INSTRUCTIONS TO FOLLOW:
Pull out every line of the material that contains the word "образования" and copy each of those lines in full.

PROVIDED RECORDS:
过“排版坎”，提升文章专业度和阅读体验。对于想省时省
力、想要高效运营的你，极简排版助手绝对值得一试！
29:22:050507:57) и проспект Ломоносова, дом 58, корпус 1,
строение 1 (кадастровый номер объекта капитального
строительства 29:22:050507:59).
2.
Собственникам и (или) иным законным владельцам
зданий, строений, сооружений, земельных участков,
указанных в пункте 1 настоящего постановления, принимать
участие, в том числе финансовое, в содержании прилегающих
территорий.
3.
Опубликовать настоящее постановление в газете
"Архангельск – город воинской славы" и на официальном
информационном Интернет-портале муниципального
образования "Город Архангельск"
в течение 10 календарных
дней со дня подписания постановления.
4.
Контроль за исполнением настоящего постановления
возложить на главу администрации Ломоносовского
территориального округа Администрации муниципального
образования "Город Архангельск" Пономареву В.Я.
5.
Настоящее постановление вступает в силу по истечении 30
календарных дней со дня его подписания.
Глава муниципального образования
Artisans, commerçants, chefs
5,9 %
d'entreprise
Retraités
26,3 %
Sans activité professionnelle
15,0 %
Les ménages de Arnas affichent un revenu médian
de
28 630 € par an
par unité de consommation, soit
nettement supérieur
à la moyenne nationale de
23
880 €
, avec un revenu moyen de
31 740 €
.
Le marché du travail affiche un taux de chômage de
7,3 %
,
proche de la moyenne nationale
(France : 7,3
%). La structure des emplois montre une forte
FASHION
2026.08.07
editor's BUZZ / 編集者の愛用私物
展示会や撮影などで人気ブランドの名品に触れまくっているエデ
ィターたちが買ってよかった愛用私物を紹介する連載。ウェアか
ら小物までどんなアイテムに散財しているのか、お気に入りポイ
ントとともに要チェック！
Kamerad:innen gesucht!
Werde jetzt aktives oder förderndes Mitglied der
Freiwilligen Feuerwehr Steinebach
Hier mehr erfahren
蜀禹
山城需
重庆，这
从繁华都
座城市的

SOLVED PROBLEM:
образования "Город Архангельск"
образования "Город Архангельск" Пономареву В.Я.
Глава муниципального образования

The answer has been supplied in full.